## [TEXTABSCHNITT]

··········

Eine vom Niedersächsischen Landesarchiv mitgetragene wissenschaftliche Tagung in Aurich präsentiert die Ergebnisse eines dreijährigen Forschungsprojektes


Bildrechte: NLA
Michael Hermann stellt Paul Weßels als Vortragenden vor.

Seit Oktober 2019 wurde am Niedersächsischen Institut für historische Küstenforschung in Wilhelmshaven (NIhK) ein von Pro*Niedersachsen gefördertes, auf drei Jahre ausgelegtes Forschungsprojekt „Manifestation der Macht – Burgen als Indiz gesellschaftlicher Transformationsprozesse im Niedersächsischen Küstenraum“ durchgeführt. Neben dem Archäologischen Dienst der Ostfriesischen Landschaft, dem Landesamt für Geoinformation und Landesvermessung Niedersachsen und der Fryske Akademy in Leeuwarden war die Abteilung Aurich des Niedersächsischen Landesarchivs von Anfang an einer der unterstützenden Projektpartner.

Um nach Abschluss des Projektes die Forschungsergebnisse vorzustellen und im interdisziplinären Rahmen zu diskutieren luden die Ostfriesische Landschaft, das NIhK und das Niedersächsische Landesarchiv für den 26. April 2023 zu einer wissenschaftlichen Tagung unter dem Titel „Manifestation der Macht – Burgenbau im friesischen Küstenraum“ nach Aurich ein. Mehr als 110 Teilnehmende sowie knapp 25 Interessierte, die digital zugeschaltet waren, verfolgten die sieben von niederländischen und deutschen Wissenschaftlern gehaltenen Vorträge.

In der ersten Sektion Archäologie / historische Geographie stellten Thorsten Becker, Sonja König und Stefan Krabath den mittelalterlichen Befestigungsbau an der Küste zwischen Ems und Weser vor. Sie konnten darauf verweisen, dass rund 420 Standorte von Befestigungen bzw. Steinhäusern auf Grund historisch-archivalischer Nennungen, archäologischen Untersuchungen und Funden in einer Fachdatenbank erfasst werden konnten. Diese Burgen finden sich vor allem im fruchtbaren Marschenland oder auf den Wurten, wobei unterschiedliche Siedlungsmuster im Osten und Westen der ostfriesischen Halbinsel erkennbar sind.

Dagegen übernahm es Diana Spickhous vom Fries Museum in Leeuwarden, den niederländischen Forschungsstand zu den Burgen zwischen Vlie und Ems darzulegen. Die hohe Anzahl an Burgen in Friesland führt sie darauf zurück, dass es keine Regulierungsvorgaben gab: jeder konnte entsprechend seinem Rang und seines Vermögens Burgen bauen, solange die Bevölkerung nicht dagegen protestierte.

··········

## [SCHRIFTLICHE AUFGABE 1]
Beantworte zum Textabschnitt über die Burgentagung in Aurich:
(a) Seit wann lief das Forschungsprojekt am NIhK?
(b) Wie viele Vorträge wurden auf der Tagung gehalten?
(c) Wie viele Standorte von Befestigungen bzw. Steinhäusern wurden in der Fachdatenbank erfasst?
Textabschnitt und Auflistung stammen aus unterschiedlichen Quellen.

## [VORLIEGENDE AUFLISTUNG]
··········

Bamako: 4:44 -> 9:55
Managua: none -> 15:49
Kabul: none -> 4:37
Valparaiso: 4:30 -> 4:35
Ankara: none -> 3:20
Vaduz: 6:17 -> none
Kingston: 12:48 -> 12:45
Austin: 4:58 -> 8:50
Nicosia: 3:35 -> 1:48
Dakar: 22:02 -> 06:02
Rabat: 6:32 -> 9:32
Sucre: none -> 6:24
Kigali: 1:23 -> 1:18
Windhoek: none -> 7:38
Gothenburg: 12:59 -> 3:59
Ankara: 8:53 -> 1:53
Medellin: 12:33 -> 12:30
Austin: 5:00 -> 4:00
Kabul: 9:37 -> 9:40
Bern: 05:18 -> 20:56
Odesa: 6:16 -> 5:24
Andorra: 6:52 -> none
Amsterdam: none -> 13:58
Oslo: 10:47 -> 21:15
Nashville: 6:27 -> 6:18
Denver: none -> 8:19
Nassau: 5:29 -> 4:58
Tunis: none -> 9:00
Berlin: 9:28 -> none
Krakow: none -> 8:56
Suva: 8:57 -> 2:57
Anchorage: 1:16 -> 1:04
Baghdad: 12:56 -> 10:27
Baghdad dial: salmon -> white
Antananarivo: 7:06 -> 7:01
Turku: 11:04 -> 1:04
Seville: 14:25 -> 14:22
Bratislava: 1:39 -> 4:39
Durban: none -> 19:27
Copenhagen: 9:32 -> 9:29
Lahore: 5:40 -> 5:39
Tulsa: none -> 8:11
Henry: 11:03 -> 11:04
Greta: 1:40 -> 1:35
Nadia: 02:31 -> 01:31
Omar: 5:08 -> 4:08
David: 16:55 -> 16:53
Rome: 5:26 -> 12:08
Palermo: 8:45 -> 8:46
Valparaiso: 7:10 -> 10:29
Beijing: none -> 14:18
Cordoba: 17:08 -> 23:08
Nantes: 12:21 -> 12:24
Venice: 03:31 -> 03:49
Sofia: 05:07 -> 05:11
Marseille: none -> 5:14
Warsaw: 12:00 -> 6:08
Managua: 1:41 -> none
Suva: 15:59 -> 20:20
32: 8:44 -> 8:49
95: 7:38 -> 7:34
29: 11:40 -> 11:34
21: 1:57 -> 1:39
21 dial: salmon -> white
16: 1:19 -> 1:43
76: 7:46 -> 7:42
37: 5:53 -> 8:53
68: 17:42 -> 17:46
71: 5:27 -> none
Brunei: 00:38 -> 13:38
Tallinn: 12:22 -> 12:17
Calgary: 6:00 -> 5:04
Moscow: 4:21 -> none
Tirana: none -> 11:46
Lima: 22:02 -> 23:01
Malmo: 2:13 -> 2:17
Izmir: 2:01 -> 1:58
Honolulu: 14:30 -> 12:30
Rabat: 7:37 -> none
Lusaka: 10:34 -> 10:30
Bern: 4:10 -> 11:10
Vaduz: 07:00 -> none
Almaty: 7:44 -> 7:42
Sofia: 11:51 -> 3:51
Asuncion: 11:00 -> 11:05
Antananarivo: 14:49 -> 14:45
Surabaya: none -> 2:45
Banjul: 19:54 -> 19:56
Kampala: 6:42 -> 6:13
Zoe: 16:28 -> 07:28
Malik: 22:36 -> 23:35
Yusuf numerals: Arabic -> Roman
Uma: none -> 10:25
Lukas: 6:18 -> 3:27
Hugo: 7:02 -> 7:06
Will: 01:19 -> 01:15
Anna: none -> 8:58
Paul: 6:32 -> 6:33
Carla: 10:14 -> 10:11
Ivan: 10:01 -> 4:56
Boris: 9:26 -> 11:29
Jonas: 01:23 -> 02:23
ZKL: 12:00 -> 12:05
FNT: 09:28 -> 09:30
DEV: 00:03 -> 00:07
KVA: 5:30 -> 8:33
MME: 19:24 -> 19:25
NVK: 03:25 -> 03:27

··········

## [SCHRIFTLICHE AUFGABE 2]
Gib Zeilen der Auflistung wörtlich wieder: Beginne mit ihrer ersten Zeile und höre nach der Zeile auf, die „Durban: none -> 19:27“ enthält.

## [AUSGABE 1]
(a) Seit Oktober 2019.
(b) Sieben.
(c) Rund 420.

## [AUSGABE 2]
Bamako: 4:44 -> 9:55
Managua: none -> 15:49
Kabul: none -> 4:37
Valparaiso: 4:30 -> 4:35
Ankara: none -> 3:20
Vaduz: 6:17 -> none
Kingston: 12:48 -> 12:45
Austin: 4:58 -> 8:50
Nicosia: 3:35 -> 1:48
Dakar: 22:02 -> 06:02
Rabat: 6:32 -> 9:32
Sucre: none -> 6:24
Kigali: 1:23 -> 1:18
Windhoek: none -> 7:38
Gothenburg: 12:59 -> 3:59
Ankara: 8:53 -> 1:53
Medellin: 12:33 -> 12:30
Austin: 5:00 -> 4:00
Kabul: 9:37 -> 9:40
Bern: 05:18 -> 20:56
Odesa: 6:16 -> 5:24
Andorra: 6:52 -> none
Amsterdam: none -> 13:58
Oslo: 10:47 -> 21:15
Nashville: 6:27 -> 6:18
Denver: none -> 8:19
Nassau: 5:29 -> 4:58
Tunis: none -> 9:00
Berlin: 9:28 -> none
Krakow: none -> 8:56
Suva: 8:57 -> 2:57
Anchorage: 1:16 -> 1:04
Baghdad: 12:56 -> 10:27
Baghdad dial: salmon -> white
Antananarivo: 7:06 -> 7:01
Turku: 11:04 -> 1:04
Seville: 14:25 -> 14:22
Bratislava: 1:39 -> 4:39
Durban: none -> 19:27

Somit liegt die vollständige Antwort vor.